> _INPUT DATA_
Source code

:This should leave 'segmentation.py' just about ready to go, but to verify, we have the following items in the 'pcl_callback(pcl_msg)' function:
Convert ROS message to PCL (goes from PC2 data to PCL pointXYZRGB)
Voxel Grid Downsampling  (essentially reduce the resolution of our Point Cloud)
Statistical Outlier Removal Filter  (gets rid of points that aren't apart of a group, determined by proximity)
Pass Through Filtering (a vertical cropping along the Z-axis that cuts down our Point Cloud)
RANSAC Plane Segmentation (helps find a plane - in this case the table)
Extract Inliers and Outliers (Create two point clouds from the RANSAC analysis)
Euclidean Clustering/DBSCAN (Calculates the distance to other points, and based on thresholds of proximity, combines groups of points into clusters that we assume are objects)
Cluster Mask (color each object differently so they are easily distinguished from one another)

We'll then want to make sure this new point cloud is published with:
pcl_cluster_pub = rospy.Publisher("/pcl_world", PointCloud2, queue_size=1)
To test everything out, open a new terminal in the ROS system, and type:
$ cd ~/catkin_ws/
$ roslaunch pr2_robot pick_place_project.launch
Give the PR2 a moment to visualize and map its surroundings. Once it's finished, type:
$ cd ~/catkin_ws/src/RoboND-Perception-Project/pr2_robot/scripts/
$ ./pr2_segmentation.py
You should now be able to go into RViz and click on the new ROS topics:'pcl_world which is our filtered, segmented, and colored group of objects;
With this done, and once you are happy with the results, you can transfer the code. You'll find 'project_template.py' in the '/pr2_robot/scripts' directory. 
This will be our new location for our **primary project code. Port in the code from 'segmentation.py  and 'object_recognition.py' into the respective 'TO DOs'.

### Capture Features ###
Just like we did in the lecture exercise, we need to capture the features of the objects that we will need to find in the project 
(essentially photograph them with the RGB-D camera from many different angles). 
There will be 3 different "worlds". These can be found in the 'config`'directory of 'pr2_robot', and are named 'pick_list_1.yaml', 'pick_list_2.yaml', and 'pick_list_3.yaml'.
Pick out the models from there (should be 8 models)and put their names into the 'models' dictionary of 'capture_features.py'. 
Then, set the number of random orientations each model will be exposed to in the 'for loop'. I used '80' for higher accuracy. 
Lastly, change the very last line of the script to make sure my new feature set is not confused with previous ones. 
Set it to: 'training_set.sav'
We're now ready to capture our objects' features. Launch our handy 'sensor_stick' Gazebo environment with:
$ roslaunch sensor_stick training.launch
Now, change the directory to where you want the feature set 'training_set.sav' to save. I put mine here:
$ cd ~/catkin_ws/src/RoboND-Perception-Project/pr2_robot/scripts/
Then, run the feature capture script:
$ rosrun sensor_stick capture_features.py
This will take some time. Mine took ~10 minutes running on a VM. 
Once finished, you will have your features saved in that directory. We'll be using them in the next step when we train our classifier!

> _TASK ITEM_
Extract everything from the line that contains "We'll then want" down to the line that contains "You should now", both included, and reproduce those lines in the records without any change.

> _RESULT_
We'll then want to make sure this new point cloud is published with:
pcl_cluster_pub = rospy.Publisher("/pcl_world", PointCloud2, queue_size=1)
To test everything out, open a new terminal in the ROS system, and type:
$ cd ~/catkin_ws/
$ roslaunch pr2_robot pick_place_project.launch
Give the PR2 a moment to visualize and map its surroundings. Once it's finished, type:
$ cd ~/catkin_ws/src/RoboND-Perception-Project/pr2_robot/scripts/
$ ./pr2_segmentation.py
You should now be able to go into RViz and click on the new ROS topics:'pcl_world which is our filtered, segmented, and colored group of objects;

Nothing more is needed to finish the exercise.